• [Problem description]
Your task is to return all the entries below exactly, with every picture omitted.

[Extracted data entries]
'''

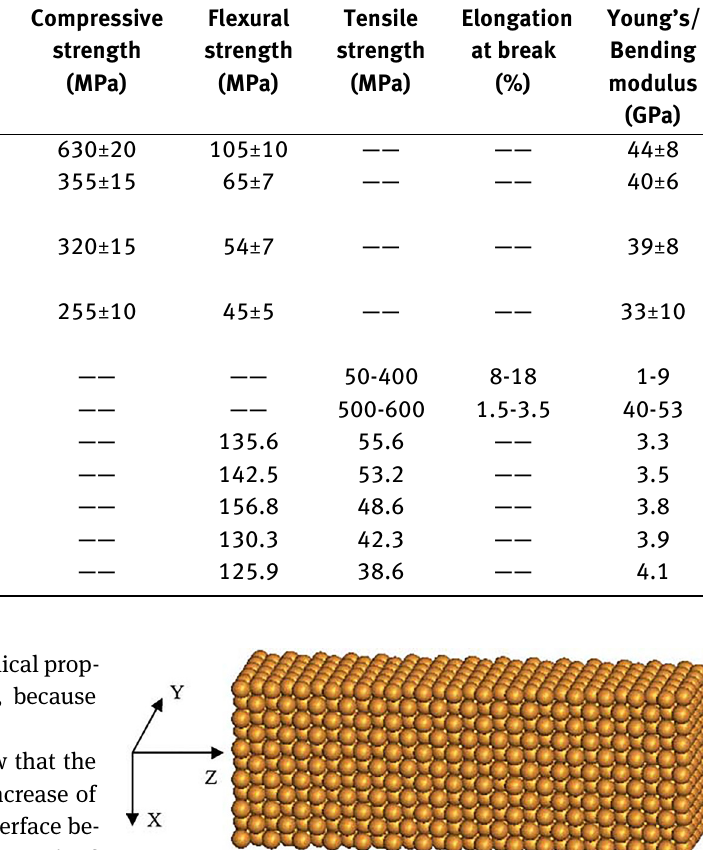
uli of complex multilayer nano-interconnects and corrob- orated it with the finite element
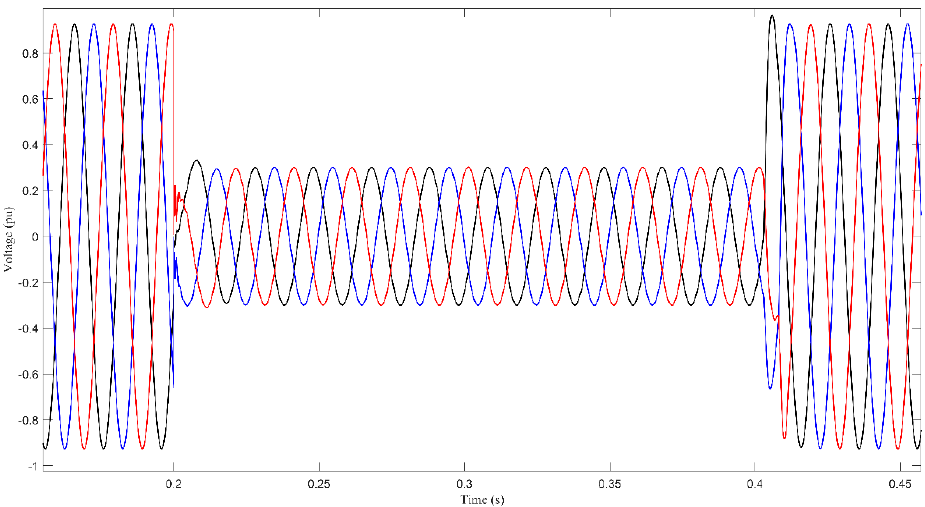
Figure 10. The voltage waveform of the 35-kV bus.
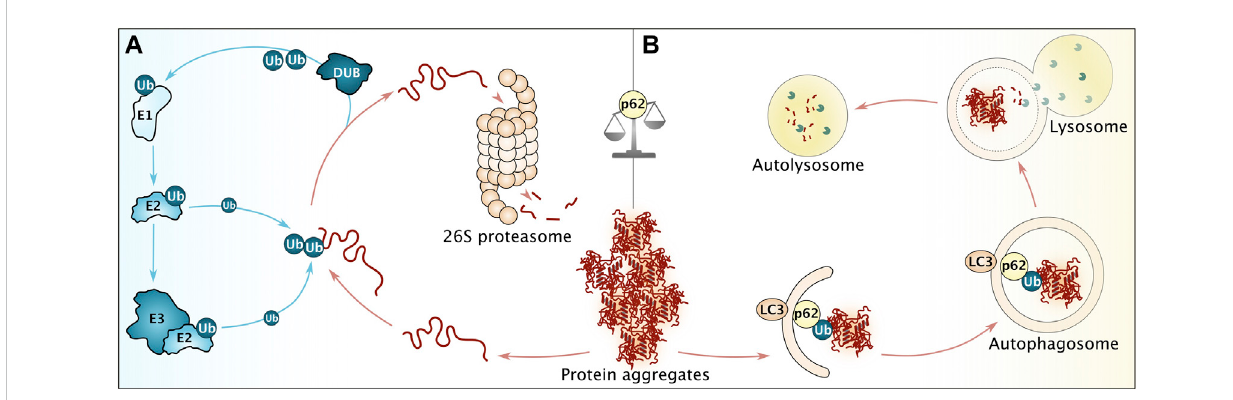
FIGURE 4 Overview of major cellular degradation pathways. (A) Before degradation via the ubiquitin-proteasome system (UPS), aggregated proteins require disaggregation, followed by decoration with poly-ubiquitin (Ub) moieties. This reaction is facilitated by ubiquitin-activating enzymes (E1), ubiquitin- conjugating enzymes (E2) and ubiquitin ligases (E3). Prior to degradation, ubiquitin moieties are removed by deubiquitinating enzymes (DUB). (B) Persistent aggregates are subjected towards autophagosomal degradation. To that end, p62 recognizing ubiquitin moieties facilitates the interaction of aggregates with LC3 on the growing autophagosome membrane. Please note that more proteins are involved to ensure ef fi cient autophagy. After membrane closure, the autophagosome fuses with lysosomes in metazoan, leading to degradation of proteinaceous content (in autolysosomes). p62 (among other factors) serves to balance degradation via UPS and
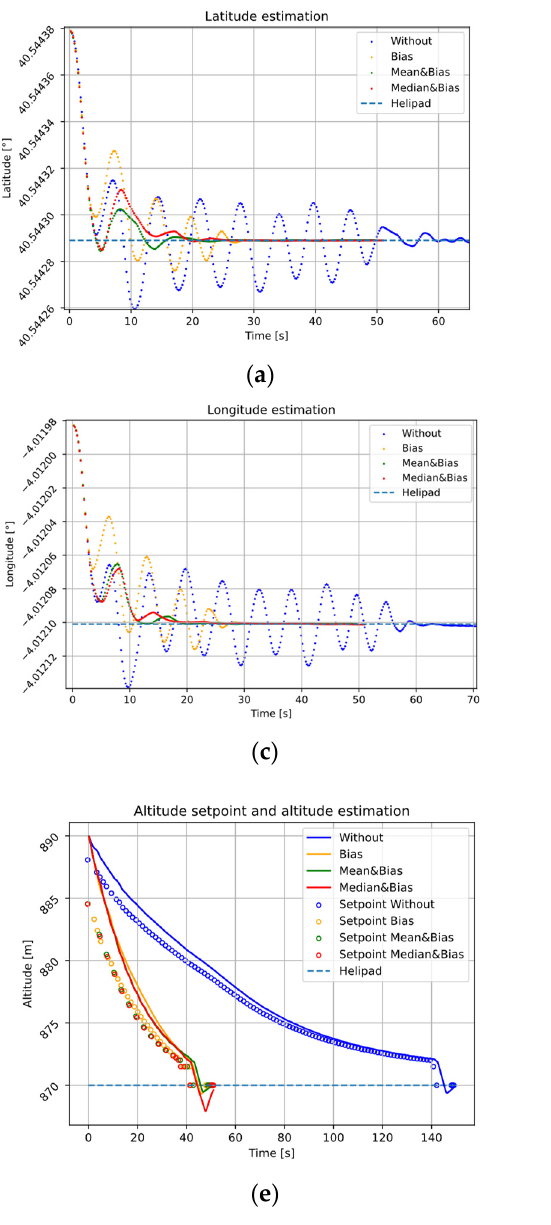
Figure 15. Time evolution of the latitude, longitude, and altitude of four flights with different correction modes in the landing phase: ( a , b ) latitude, ( c , d ) longitude, and ( e , f ) altitude. First column ( a , c , e ) exponential decrease, second column ( b , d , f ) linear decrease.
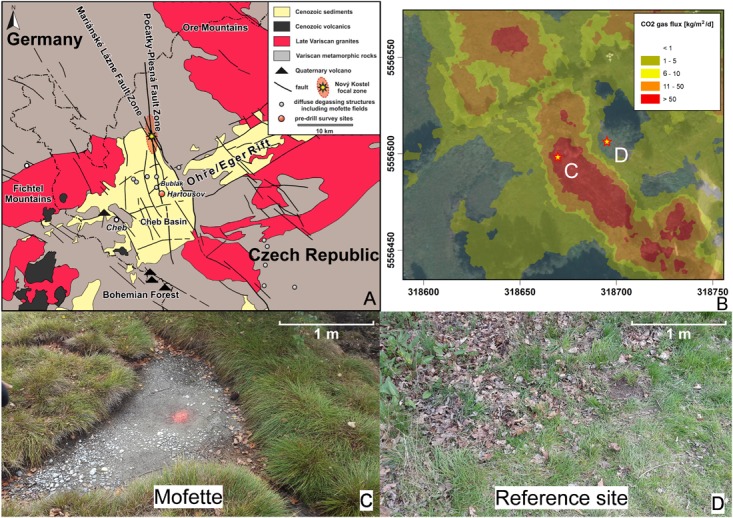
Geological map of the Cheb Basin (modified from Flechsig et al., 2008) (A), CO2 gas flux in the Hartoušov mofette field (modified from Nickschick et al., 2015, coordinates in UTM 33N) (B), surface at the mofette (C) and the reference site (D). The drilling locations are marked by stars (C = mofette site; D = reference site) in the CO2 gas flux map (B).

'''

• [Answer section]
uli of complex multilayer nano-interconnects and corrob- orated it with the finite element
Figure 10. The voltage waveform of the 35-kV bus.
FIGURE 4 Overview of major cellular degradation pathways. (A) Before degradation via the ubiquitin-proteasome system (UPS), aggregated proteins require disaggregation, followed by decoration with poly-ubiquitin (Ub) moieties. This reaction is facilitated by ubiquitin-activating enzymes (E1), ubiquitin- conjugating enzymes (E2) and ubiquitin ligases (E3). Prior to degradation, ubiquitin moieties are removed by deubiquitinating enzymes (DUB). (B) Persistent aggregates are subjected towards autophagosomal degradation. To that end, p62 recognizing ubiquitin moieties facilitates the interaction of aggregates with LC3 on the growing autophagosome membrane. Please note that more proteins are involved to ensure ef fi cient autophagy. After membrane closure, the autophagosome fuses with lysosomes in metazoan, leading to degradation of proteinaceous content (in autolysosomes). p62 (among other factors) serves to balance degradation via UPS and
Figure 15. Time evolution of the latitude, longitude, and altitude of four flights with different correction modes in the landing phase: ( a , b ) latitude, ( c , d ) longitude, and ( e , f ) altitude. First column ( a , c , e ) exponential decrease, second column ( b , d , f ) linear decrease.
Geological map of the Cheb Basin (modified from Flechsig et al., 2008) (A), CO2 gas flux in the Hartoušov mofette field (modified from Nickschick et al., 2015, coordinates in UTM 33N) (B), surface at the mofette (C) and the reference site (D). The drilling locations are marked by stars (C = mofette site; D = reference site) in the CO2 gas flux map (B).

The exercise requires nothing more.